Directions:
- 1) In the passage on radar observations of a comet and Jupiter's satellites, at what frequency did the S-band radar used to detect Comet LINEAR A2-B operate?
- 2) Resume the passage on radar observations of a comet and Jupiter's satellites, beginning after its final sentence.

The spectrum of Comet LINEAR A2-B shows the 1667 MHz OH line in emission.

Because the comet passed within 0.25 AU of the Earth in early July, when it was visible from Arecibo Observatory, it was fairly well suited to radar observation. We detected the comet with the S-band (2380 MHz) radar in continuous wave (CW) mode on July 7-10. The spectrum shows a broad profile of return echo power from the cometary coma. There is no clear central spike, indicating return from the nucleus, contrary to what has been seen on other comets (Harmon et al 1999). Some return was also seen in the unexpected or same-sense polarization, at 20% of the expected sense. This indicates that the particles in the coma are comparable in size to the radar wavelength (12.6 cm). Given the fragmentation of this comet in the previous months, it may not be surprising to find large-sized debris in the coma. The gas and dust production from this comet is close to the prediction for a several-km nucleus. We attempted to image the comet on July 9 and 10, and those data are still being analyzed.

This CW echo from Comet LINEAR A2-B shows a broad return from the coma, in both opposite-circular (upper plot) and same-circular (lower plot) polarization. This indicates that the particles are comparable in size to the radar wavelength (12.6 cm) No clear return from the nucleus is seen.


Jupiter's satellites

A program of delay-Doppler mapping of the Galillean satellites is underway by L. Harcke and colleagues at Stanford University. The surfaces of Europa, Ganymede and Callisto have been imaged in order to determine the surface properties and look for different radar properties of the various terrain types. These maps will be correlated with the Galileo images of the satellites.

This image is a SC radar albedo map of the western hemisphere of Callisto. An ambiguity exists between the northern and southern halves of the planet due to the range-Doppler imaging technique employed, thus the image appears symmetric about the equator. A projection effect causes the resolution cells to be long and thin nearer to the equator. Signal to noise ratio is strongest near the sub-Radar point in the center of the image, and decreases moving towards the poles and the limb. The feature marked with a red X is several standard deviations above the noise level. A study correlating this object with labeled features in the Galileo mission optical image archive is ongoing.

Raw data:
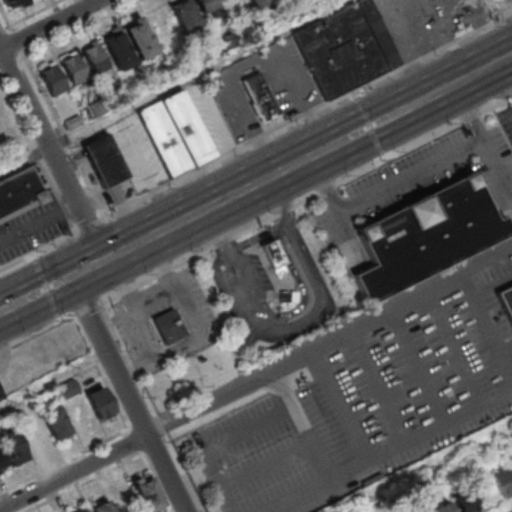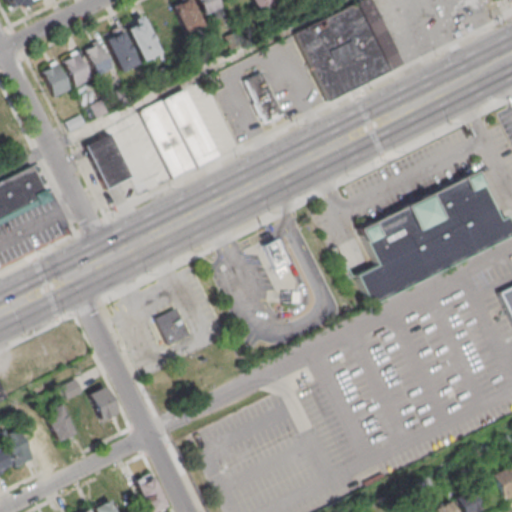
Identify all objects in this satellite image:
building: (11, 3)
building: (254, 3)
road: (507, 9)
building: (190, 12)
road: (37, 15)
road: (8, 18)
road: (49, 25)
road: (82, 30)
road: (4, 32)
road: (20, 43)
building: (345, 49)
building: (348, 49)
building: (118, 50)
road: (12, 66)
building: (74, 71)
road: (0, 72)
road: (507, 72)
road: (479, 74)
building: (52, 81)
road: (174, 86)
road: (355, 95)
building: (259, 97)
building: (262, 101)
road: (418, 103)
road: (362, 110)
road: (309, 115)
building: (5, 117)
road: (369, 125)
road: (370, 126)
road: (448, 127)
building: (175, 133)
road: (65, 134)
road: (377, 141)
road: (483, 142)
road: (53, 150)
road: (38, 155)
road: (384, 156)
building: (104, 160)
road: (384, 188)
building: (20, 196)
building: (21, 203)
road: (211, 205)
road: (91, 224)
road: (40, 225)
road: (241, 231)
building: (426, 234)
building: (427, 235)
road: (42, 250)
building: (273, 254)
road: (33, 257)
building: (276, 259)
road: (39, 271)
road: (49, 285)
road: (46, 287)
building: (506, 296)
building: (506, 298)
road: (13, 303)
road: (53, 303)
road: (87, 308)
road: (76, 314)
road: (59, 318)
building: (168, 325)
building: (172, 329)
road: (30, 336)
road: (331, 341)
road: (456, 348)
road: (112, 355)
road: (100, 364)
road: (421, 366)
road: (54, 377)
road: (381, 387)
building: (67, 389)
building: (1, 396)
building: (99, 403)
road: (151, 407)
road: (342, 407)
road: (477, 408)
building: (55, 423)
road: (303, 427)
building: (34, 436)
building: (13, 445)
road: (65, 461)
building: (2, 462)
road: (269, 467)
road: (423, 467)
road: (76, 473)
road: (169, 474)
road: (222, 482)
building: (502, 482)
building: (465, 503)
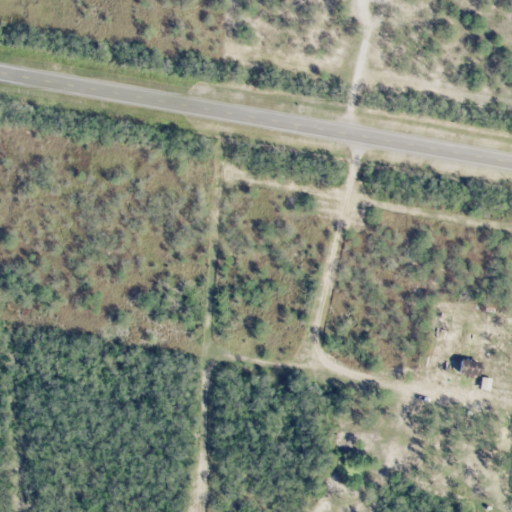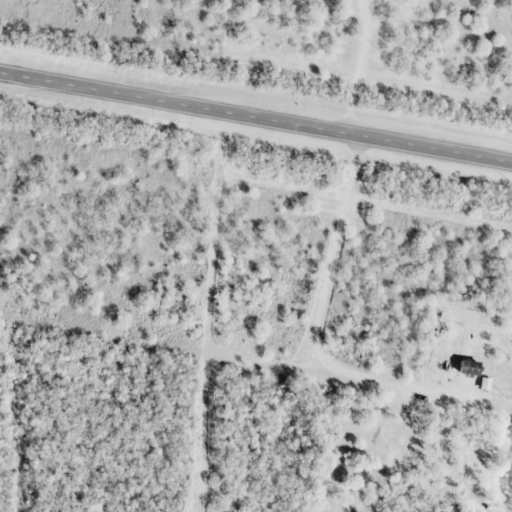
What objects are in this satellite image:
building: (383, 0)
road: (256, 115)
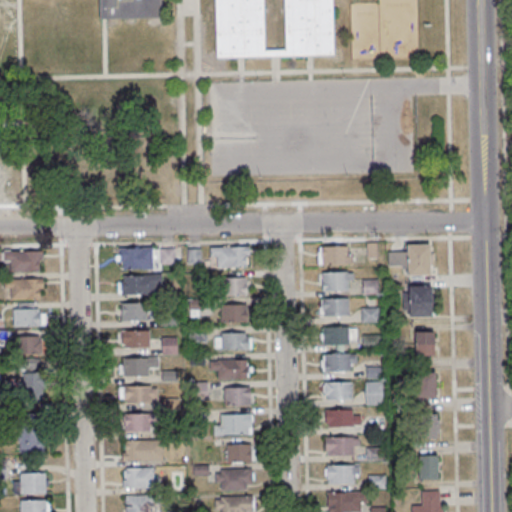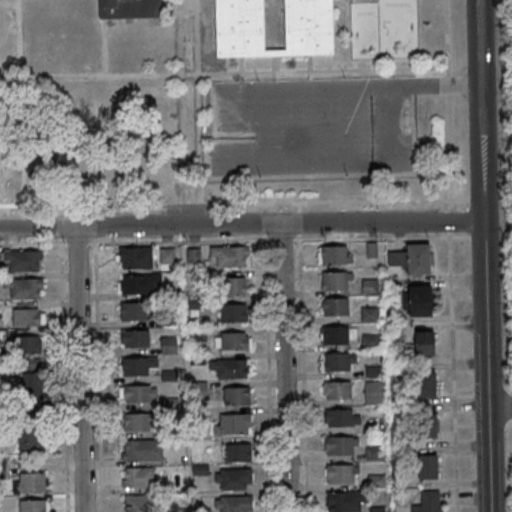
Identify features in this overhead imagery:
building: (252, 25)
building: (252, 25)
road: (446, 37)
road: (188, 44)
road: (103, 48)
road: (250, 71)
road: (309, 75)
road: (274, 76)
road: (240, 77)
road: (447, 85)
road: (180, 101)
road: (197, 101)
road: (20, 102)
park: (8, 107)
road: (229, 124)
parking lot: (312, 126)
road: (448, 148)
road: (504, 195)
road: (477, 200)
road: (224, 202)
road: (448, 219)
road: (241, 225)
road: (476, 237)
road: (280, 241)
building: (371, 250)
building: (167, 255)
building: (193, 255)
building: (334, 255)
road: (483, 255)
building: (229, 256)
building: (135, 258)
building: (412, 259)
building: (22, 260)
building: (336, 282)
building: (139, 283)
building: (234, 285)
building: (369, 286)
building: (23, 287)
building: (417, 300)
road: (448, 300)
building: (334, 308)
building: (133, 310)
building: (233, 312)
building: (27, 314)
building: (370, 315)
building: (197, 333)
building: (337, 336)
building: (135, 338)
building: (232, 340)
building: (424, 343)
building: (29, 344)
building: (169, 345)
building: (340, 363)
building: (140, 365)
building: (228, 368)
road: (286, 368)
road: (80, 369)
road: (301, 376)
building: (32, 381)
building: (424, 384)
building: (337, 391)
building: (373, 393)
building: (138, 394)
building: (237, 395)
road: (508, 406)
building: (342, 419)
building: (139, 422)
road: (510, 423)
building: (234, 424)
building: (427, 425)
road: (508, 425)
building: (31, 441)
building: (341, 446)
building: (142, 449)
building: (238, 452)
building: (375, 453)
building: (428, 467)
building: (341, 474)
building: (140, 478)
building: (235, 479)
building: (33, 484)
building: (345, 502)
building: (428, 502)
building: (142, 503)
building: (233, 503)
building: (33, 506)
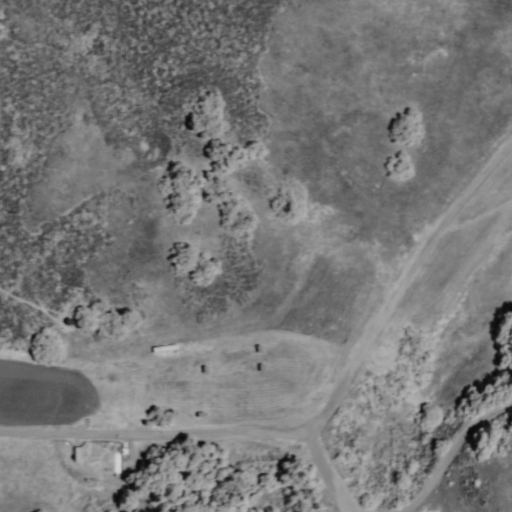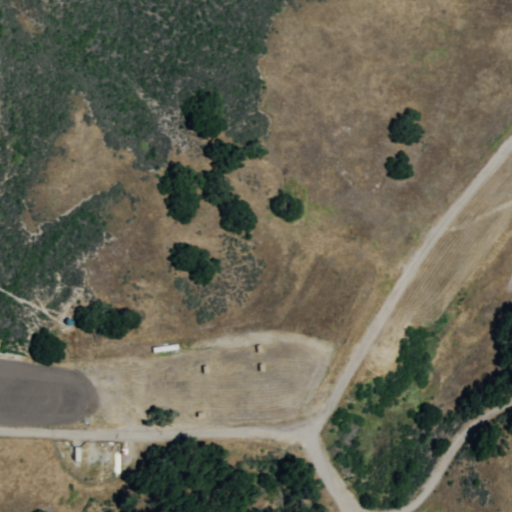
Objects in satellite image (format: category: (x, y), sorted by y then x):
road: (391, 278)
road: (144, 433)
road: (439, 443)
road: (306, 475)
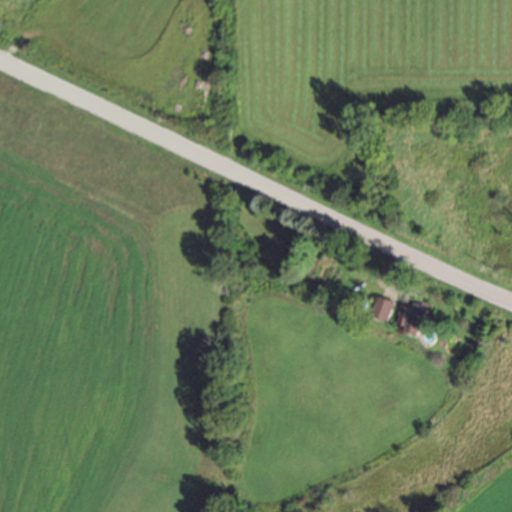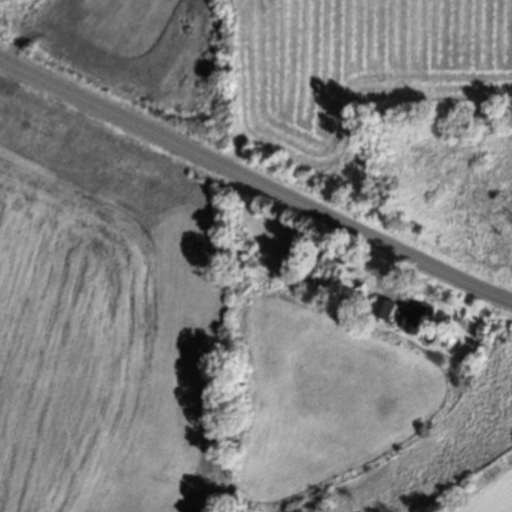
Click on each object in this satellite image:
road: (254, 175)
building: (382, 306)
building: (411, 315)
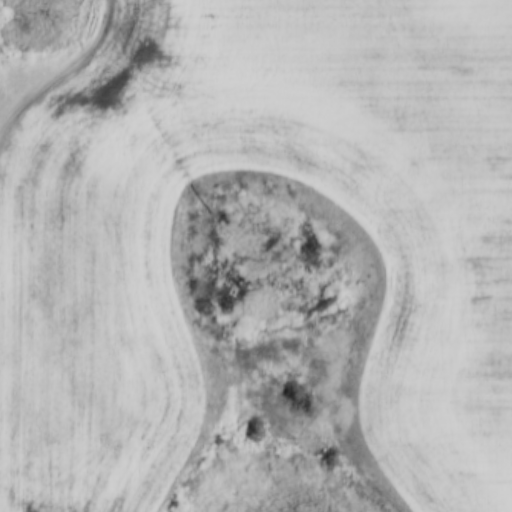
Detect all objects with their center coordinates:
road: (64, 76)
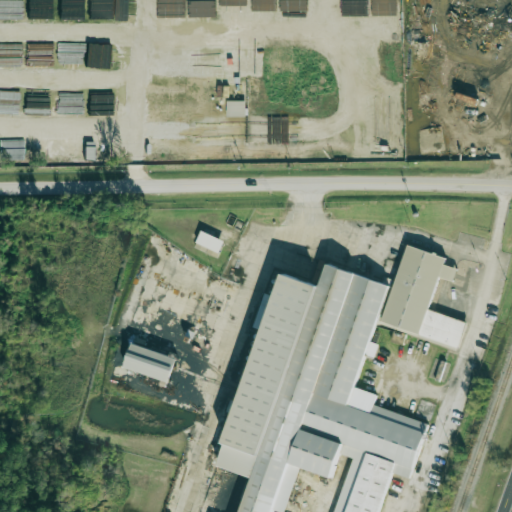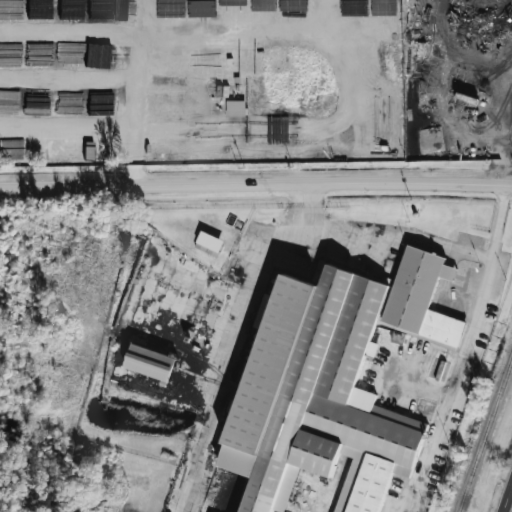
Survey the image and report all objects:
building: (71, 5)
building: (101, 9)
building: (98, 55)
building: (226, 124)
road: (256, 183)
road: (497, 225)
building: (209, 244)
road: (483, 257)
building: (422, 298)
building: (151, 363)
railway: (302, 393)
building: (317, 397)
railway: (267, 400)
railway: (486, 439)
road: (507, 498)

Responses to the exercise:
- 1) 2380 MHz.

- 2)
Saturn's rings

In fall of 1999 and 2000, the rings of Saturn were imaged using the Arecibo S-band radar system by P. Nicholson, D. Campbell, R. French, G. Black and J.-L. Margot. The image shown is a sum of 5 days of dual-circular polarization data, co-adding both polarizations. The Keplerian velocity profile of the rings results in the outermost or A ring which provides the earliest echo, appearing at a lower Doppler shift than the middle or B ring. This leads to four bright ``crossover'' regions on either side where signal from the two different rings add together, analagous to the north/south ambiguity for radar imaging of rigidly rotating bodies. A pronounced azimuthal asymmetry can be seen: the rings are brighter on the far quadrant on the receding (western) ansa than on the near quadrant of the approaching (eastern) ansa. The most widely accepted explanation of the asymmetry involves gravitational ``wakes'' generated by individual large ring particles, which are distorted by Keplerian shear into elongated structures trailing at angles of about 70 degrees from the radial direction (e.g. Franklin and Colombo 1978).
Saturn's Rings

A delay-Doppler image of Saturn's rings at a frequency of 2380 MHz (12.6 cm) is compared to a model image constructed by reprojecting a pair of HST images taken at 439 nm. Time delay increases from bottom to top, and Doppler shift increases from left to right. The effective spatial resolution is 2000 km by 15000 km.